* Bloque de texto *
═══
Creo que mi necesidad de comunicación quedó mutilada. No lo tengo muy claro, con el tiempo los recuerdos se van borrando o no existen. Sólo hay algo muy evidente: después de lo del concurso ya casi no pude comunicarme más que lo elemental, lo verdaderamente básico, con mi padre. Cuando papá llegaba me quedaba casi inmóvil, a la disposición, enfrente, quieto. Si estaba tocando la guitarra, dejaba inmediatamente de hacerlo. Jamás pude tocar la lira y menos cantar enfrente de él. ¿Qué triste, no?

La vez que quise comprar una guitarra dijo que no quería mariachis en la casa. Supongo que lo hizo por mi bien, preocupado respecto a qué sería de mí si me dedicara a ser un músico, no tendría de qué vivir. Si no fuera por la hermosa de mi madre … ella me llevó a la Lagunilla a comprarme una lira acústica, que tenía un brazo más ancho de lo normal y un sonido un tanto apagado, pero que con ella toqué y toqué y toqué; y la amé, la amé y la amé hasta que me brotaron hermosos callos en la punta de los dedos. Desde la mañana hasta la noche estaba pegado a ella, aprendiendo absolutamente a solas, sin apoyo, sin maestro, pero cuando mi papá llegaba entraba yo en un silencio absoluto.

Nunca comentó nada de la guitarra, ni siquiera sé si aunque sea de reojo la miraría. La guitarra apareció ahí “de pronto” y como no me veía tocar ni cantar pensaría que no era nada importante para mí. Y todo ese silencio de mi parte quizá, y digo quizá porque de verdad que no me queda claro o lo sigo negando, se me convirtió en una amargura inmovilizante, en síntomas físicos, a partir de una situación emocional, psíquica. Aunque a la vez era muy alegre, con mis amigos de la secundaria me divertía mucho y era muy latoso y vacilador. Es decir, nada que llamara la atención…o nadie lo supo ver. En la cama, cuando vinieron a buscarme para lo del concurso de ortografía, tenía dos semanas tirado por una fiebre reumática, es decir inmovilizante. No sé si sea coincidencia, que igual quedaba inmovilizado ante la presencia de mi padre. He averiguado, y para los que saben de la medicina cuerpo-mente, las reumas son un signo de falta de amor, de sentirse victimado, de cargar con una amargura crónica, de cargar con resentimientos no confesados. Quizá apenas estoy comenzando a ver.
═══
* Textos extraídos de cada página *
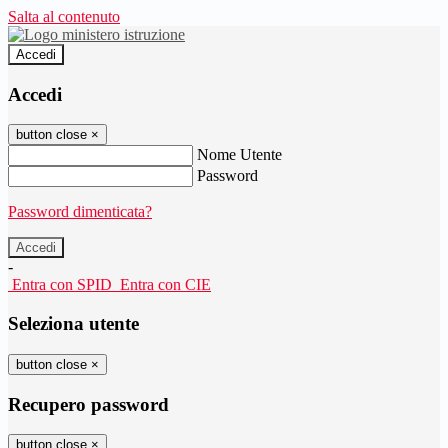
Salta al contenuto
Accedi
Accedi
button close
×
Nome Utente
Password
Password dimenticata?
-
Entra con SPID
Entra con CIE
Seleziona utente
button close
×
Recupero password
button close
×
═══
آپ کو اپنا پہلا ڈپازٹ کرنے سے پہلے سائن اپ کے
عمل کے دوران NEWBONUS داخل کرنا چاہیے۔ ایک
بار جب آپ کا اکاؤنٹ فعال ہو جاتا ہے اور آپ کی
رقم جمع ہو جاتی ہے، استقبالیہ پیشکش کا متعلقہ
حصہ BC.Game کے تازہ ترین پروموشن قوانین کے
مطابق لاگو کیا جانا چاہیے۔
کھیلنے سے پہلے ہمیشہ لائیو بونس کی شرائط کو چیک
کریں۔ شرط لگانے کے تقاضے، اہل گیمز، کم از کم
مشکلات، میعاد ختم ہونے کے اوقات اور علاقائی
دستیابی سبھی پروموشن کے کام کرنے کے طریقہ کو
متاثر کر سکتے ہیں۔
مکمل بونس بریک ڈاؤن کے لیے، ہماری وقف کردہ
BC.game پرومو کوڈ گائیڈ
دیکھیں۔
═══
* Qué se pide *
Reproduce del relato sobre la guitarra el pasaje que va desde "Creo que mi" hasta "él. ¿Qué triste, no?", este último incluido. Los ítems no guardan relación alguna con el texto.

* Tu respuesta *
Creo que mi necesidad de comunicación quedó mutilada. No lo tengo muy claro, con el tiempo los recuerdos se van borrando o no existen. Sólo hay algo muy evidente: después de lo del concurso ya casi no pude comunicarme más que lo elemental, lo verdaderamente básico, con mi padre. Cuando papá llegaba me quedaba casi inmóvil, a la disposición, enfrente, quieto. Si estaba tocando la guitarra, dejaba inmediatamente de hacerlo. Jamás pude tocar la lira y menos cantar enfrente de él. ¿Qué triste, no?